The Ghana National Petroleum Corporation (GNPC) sold 73 cargos of oil, made up of 71.1 million barrels valued at US$5.2 billion, between 2011 and April 2020, the Natural Resource Governance Institute (NRGI) has said in a new report.
The report, titled “Ghana’s Oil Sales: Using Commodity Trading Data for Accountability”, used publicly available data to show the importance of GNPC’s oil sales and the need for greater accountability, as the country faces the challenge of responding to COVID-19 and debt sustainability issues exacerbated by the pandemic.
The report said the impact of the coronavirus pandemic and oil price crash on Ghana’s economy means that ensuring GNPC maximises its oil sales revenues is more important than ever.
“Oil sales transparency on the part of GNPC and the government has been an important step toward enabling citizens groups to demand effective and accountable management of revenue flows. Information on Ghana’s long-term sales contracts tied to resource-backed borrowing is especially important in the context of broader debt relief and renegotiation discussions,” said Nafi Chinery, West Africa Manager for NRGI, in a press release accompanying the report.

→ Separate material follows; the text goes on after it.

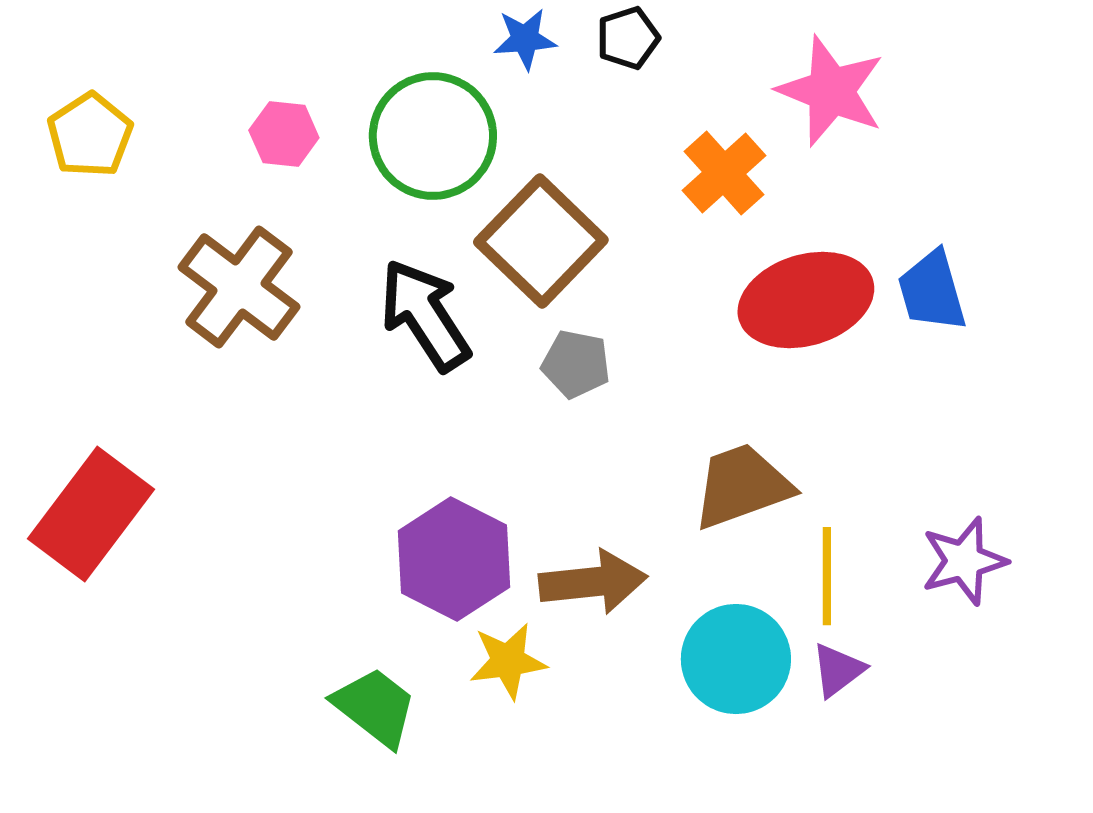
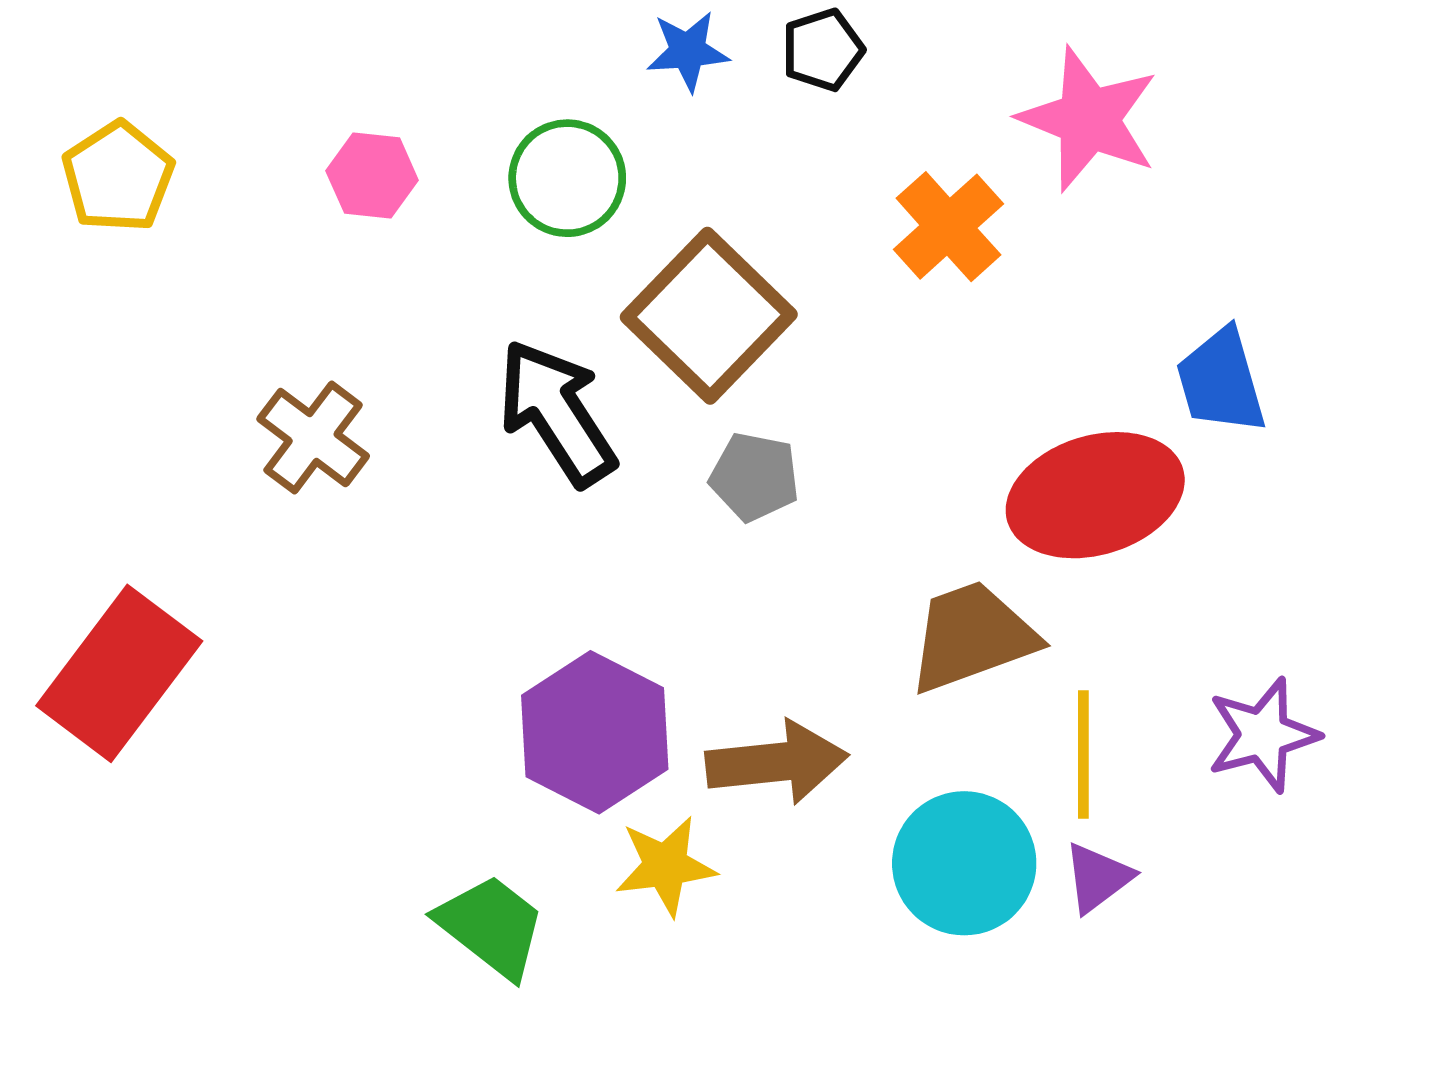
green circle: (433, 136) -> (567, 178), size x0.7
brown cross: (239, 287) -> (313, 438), moved, size x0.7
red ellipse: (806, 300) -> (1095, 495), moved

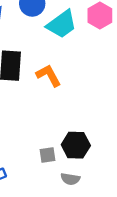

According to the report, GNPC has a long-term agreement, signed in 2017, to sell four cargos per year of oil from the country’s TEN field to Russian trader Litasco.
A second agreement, signed in 2012, obliges the state oil company to sell five cargos per year to Chinese state-owned Unipec Asia, tied to the Ghanaian government’s US$3 billion loan agreement with China Development Bank.
These two deals alone generated 59 percent of the government’s total oil revenue for 2019.
The report urged government to disclose its long-term oil sales agreements to further improve transparency, which it said is already high in Ghana.
“Our research demonstrates the importance of the government’s long-term sales contracts as a source of government revenues,” Denis Gyeyir, the report’s co-author, said, adding that the precise terms within long-term sales agreements, such as those signed with Unipec Asia and Litasco, are very important in determining whether they represent a good deal for the country.
“We commend the government for its release of information on the terms of the agreement with Unipec Asia, but officials should disclose the long-term sales contracts with both Unipec Asia and Litasco in their entirety, and commit to disclosing any future similar agreements,” he said.
The report said Ghana is one of the most transparent countries in reporting on its commodity trading activities, with GNPC, the Ministry of Finance, the Bank of Ghana, the Public Interest and Accountability Committee, and Ghana Extractive Industries Transparency Initiative all disclosing information on the state’s oil sales activities.